Print exactly and only the lines that run from the one containing "Describe this picture" through the end of the material, please, omitting pictures.

::::

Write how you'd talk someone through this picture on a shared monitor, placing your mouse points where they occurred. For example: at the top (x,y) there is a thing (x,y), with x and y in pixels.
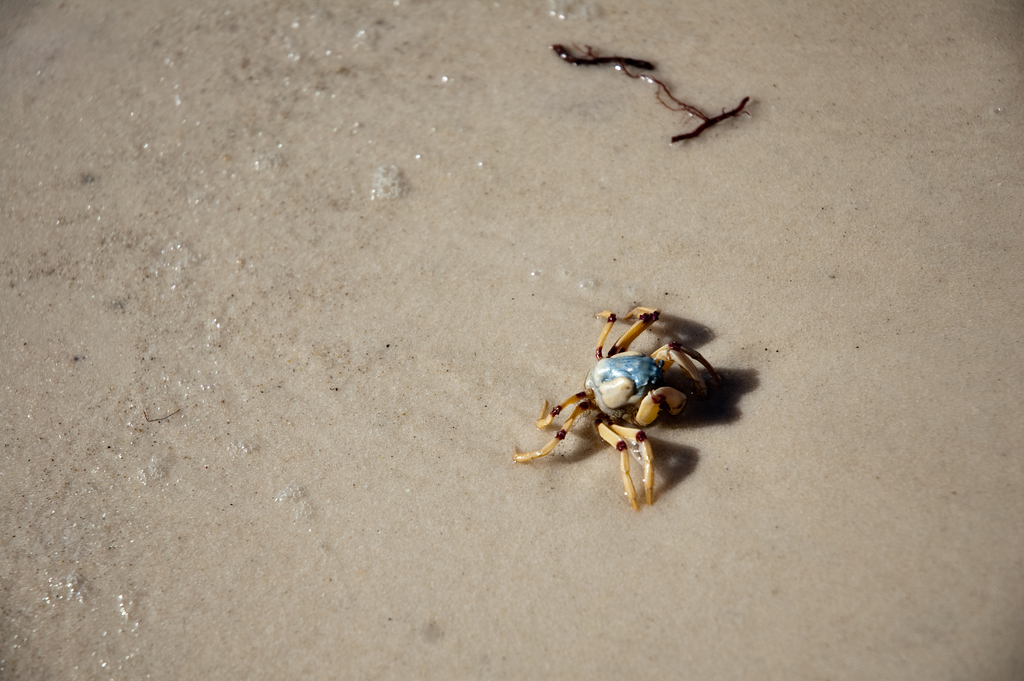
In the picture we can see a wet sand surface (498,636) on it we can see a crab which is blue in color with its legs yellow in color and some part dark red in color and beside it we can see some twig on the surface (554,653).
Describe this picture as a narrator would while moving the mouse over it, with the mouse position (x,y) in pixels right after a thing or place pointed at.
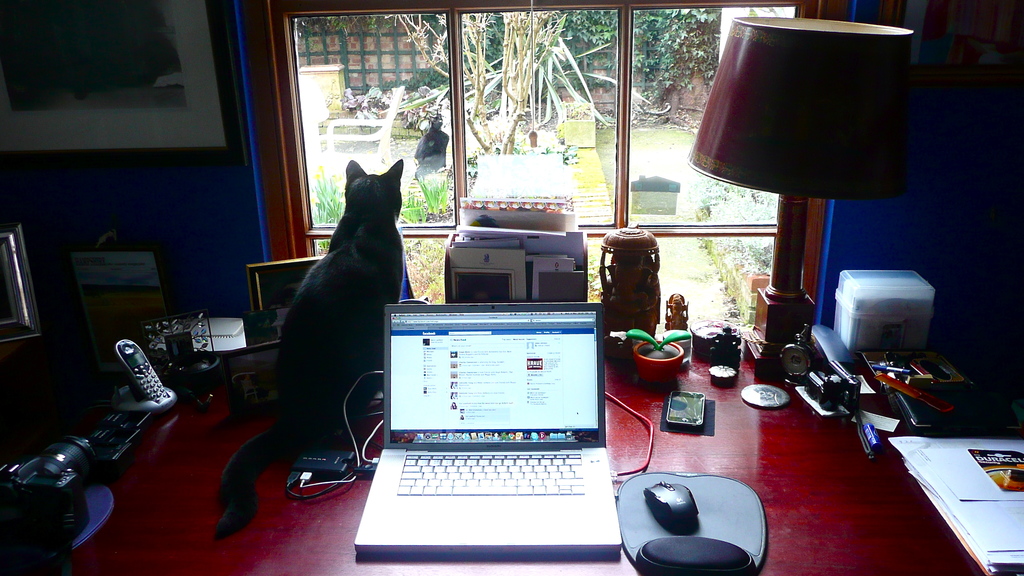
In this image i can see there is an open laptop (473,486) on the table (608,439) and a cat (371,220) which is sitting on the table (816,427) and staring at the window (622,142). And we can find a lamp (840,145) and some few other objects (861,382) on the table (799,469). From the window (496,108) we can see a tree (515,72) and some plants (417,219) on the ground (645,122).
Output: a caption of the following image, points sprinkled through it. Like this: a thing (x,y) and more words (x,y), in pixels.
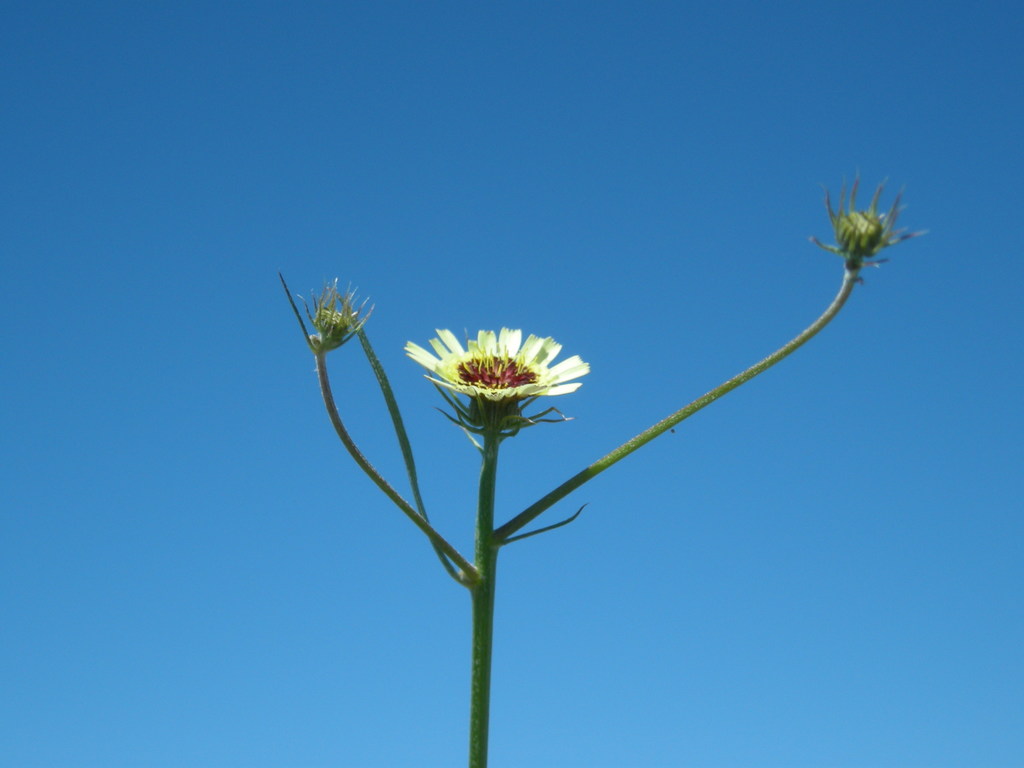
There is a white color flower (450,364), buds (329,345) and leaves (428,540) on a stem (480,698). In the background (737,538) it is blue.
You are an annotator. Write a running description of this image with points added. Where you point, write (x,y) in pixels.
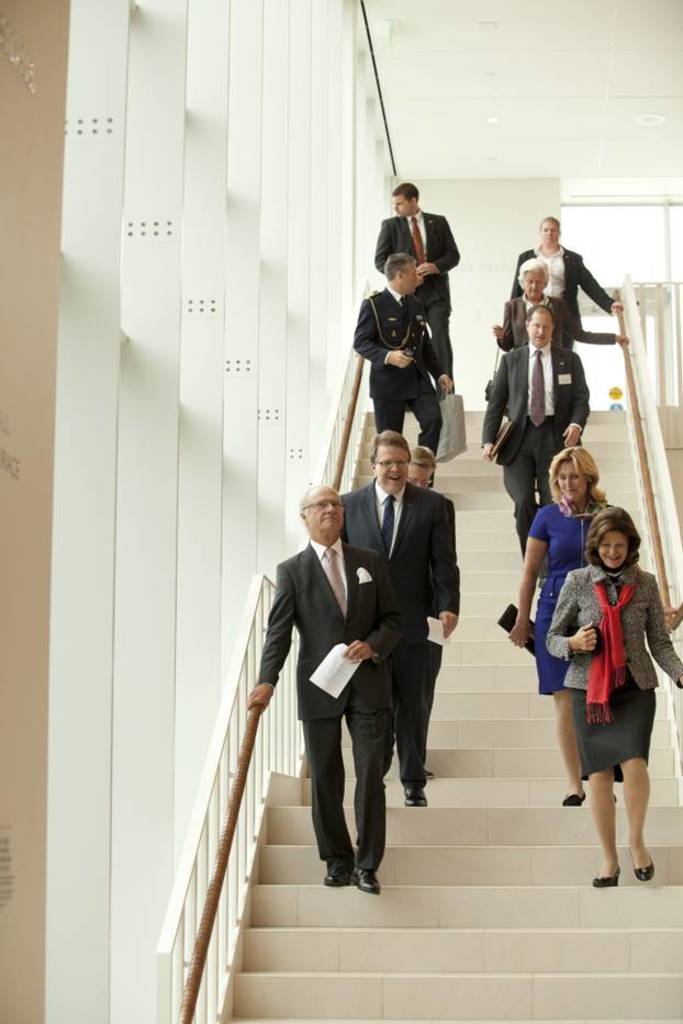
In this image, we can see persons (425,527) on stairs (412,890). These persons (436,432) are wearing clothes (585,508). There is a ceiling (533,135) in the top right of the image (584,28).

::::

- Your solution
Describe this picture as a narrator would while moving the mouse over it, with the mouse position (x,y) in pixels right after a thing or place pointed at.
In this image i can see there is an open laptop (473,486) on the table (608,439) and a cat (371,220) which is sitting on the table (816,427) and staring at the window (622,142). And we can find a lamp (840,145) and some few other objects (861,382) on the table (799,469). From the window (496,108) we can see a tree (515,72) and some plants (417,219) on the ground (645,122).
Output: a caption of the following image, points sprinkled through it. Like this: a thing (x,y) and more words (x,y), in pixels.
There is a white color flower (450,364), buds (329,345) and leaves (428,540) on a stem (480,698). In the background (737,538) it is blue.
You are an annotator. Write a running description of this image with points added. Where you point, write (x,y) in pixels.
In this image, we can see persons (425,527) on stairs (412,890). These persons (436,432) are wearing clothes (585,508). There is a ceiling (533,135) in the top right of the image (584,28).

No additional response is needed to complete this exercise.